As you all know, we've thoroughly discussed who the betch is and her amazing ways. But now it's time to delve into the only thing worse than a nice girl, the anti-betch, more commonly known as the hipster. Don't know what a hipster is? We'll paint a picture for you. While we're ordering our iced coffees at Starbucks, they're usually the bearded barefoot guys in a corner, wearing tank tops that they bought in the infant section of American Apparel. If they weren't updating their Tumblrs on their 17″ Macbook Pros you'd probably mistake them for homeless men.
Hipsters live in a constant state of competition with each other for who can drop the most obscure reference (we would give an example but we don't know any), articulate the most deep thought, or make the strongest statement about hating the man through their ironic choice of uncomfortably tight consignment jeans.
Speaking of these jeans, can someone please tell us why there is a need to cuff them. Do you just happen to enjoy the color of the lower half of your calf as it loses circulation? Someone give us the answer to this inexplicable wardrobe riddle.
How about those glasses….Everyone knows what we're talking about. It's the thick black square frames everyone wears to denote themselves as a hipster. You know, because we couldn't tell you were “alternative” based on your unbuttoned flannel exposing your bare chest, Dan Humphrey. FYI, your chest is not a shirt, even if it says something really profound like “I don't know where I'm going next” or “we are all made of stars.” I'll tell you where you're going next: Hell, or back to Williamsburg.
[Side Note: The best is those girls who want to nurture their inner hipster a little bit so they buy the large-rimmed glasses to match their flannel shirts from LF. In most of these cases you can almost guarantee the lenses have no prescription. The only thing worse than hipsters are halfway-hipsters.]
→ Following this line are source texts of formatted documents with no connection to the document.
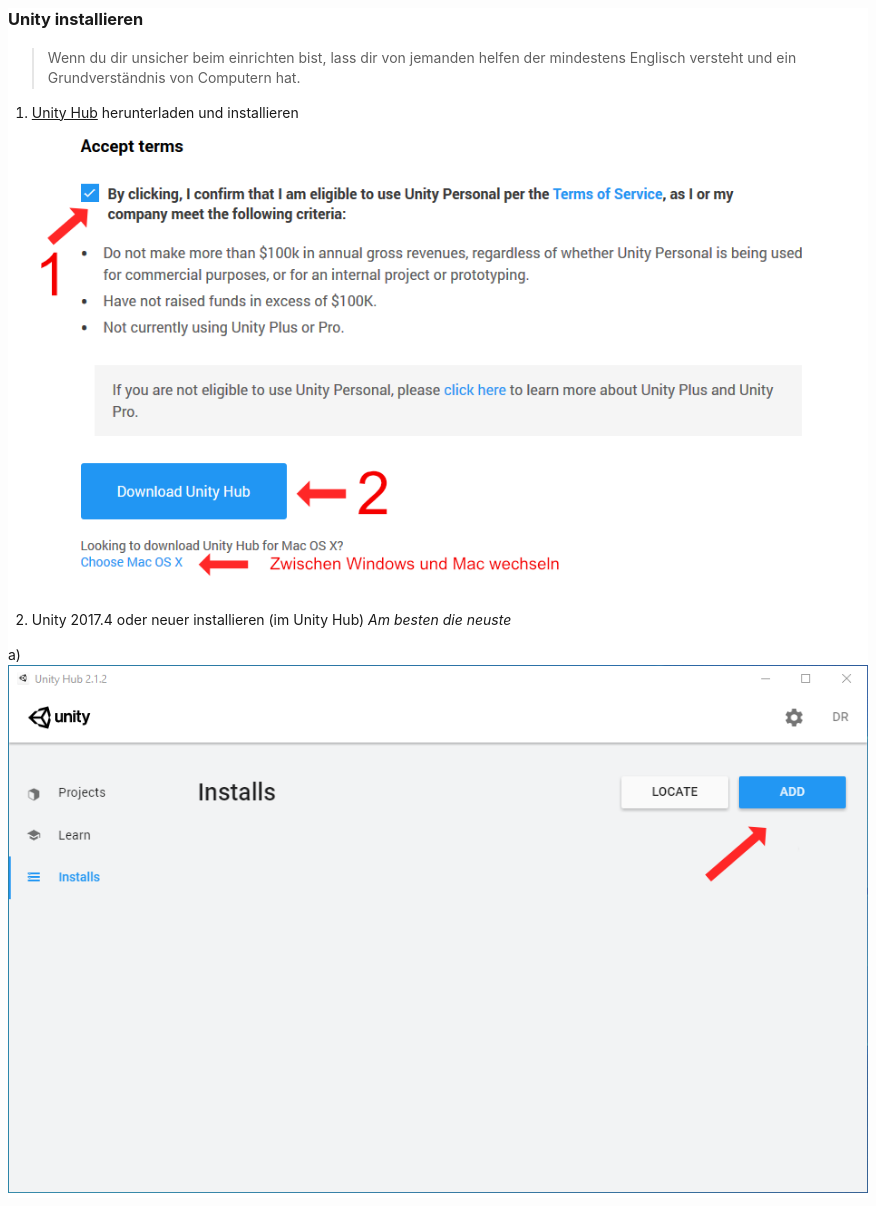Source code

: ### Unity installieren

> Wenn du dir unsicher beim einrichten bist, lass dir von jemanden helfen der mindestens Englisch versteht und ein Grundverständnis von Computern hat.

1. [Unity Hub](https://store.unity.com/download) herunterladen und installieren
![Unity Hub herunterladen](../_images/introduction/unity_hub_download.png)

2. Unity 2017.4 oder neuer installieren (im Unity Hub) _Am besten die neuste_

a) ![Unity Version hinzufügen](../_images/introduction/unity_hub_start.png)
We'll even go so far as to argue that, for all their environmentalist bullshit, hipsters are actually causing pollution. In fact, we've recently submitted a subsection to the Wikipedia page for An Inconvenient Truth entitled Hipsters: The Only Greenhouse Gas You Can See.
Also, why do they have to ride their bikes everywhere? It's like, get a fucking car you're from the suburbs. Our parents should feel lucky that we at least spend our money on Chanel bags and sick jewelry. Hipsters on the other hand, probably spend just as much, but to make themselves look fucking poor. $120 for a haircut to appear as if I haven't cut it in 3 years?! Count me in. Sorry hipsters, if you were as poor as you claim, you would have to get a job and would have way less time to smoke Parliaments on your stoop. Stoop kid's afraid to leave his stoop!
Anyway, it's time to denounce this weird ass breed of human, who dress in uniform and whose goals are to be as different as humanly possible. Clearly they haven't had a chance to double check their logic when it comes to their objectives in life. Note to hipsters: we see through your desperate attempts to protest consumerism by buying clothes with as little fabric as possible, and we feel you on that. Less fabric = better. But everyone knows dressing like a slut as a girl gets you fucked, dressing like a slut as a guy lands you at a small cafe discussing the symbiotic relationship between Nietzsche and Faust.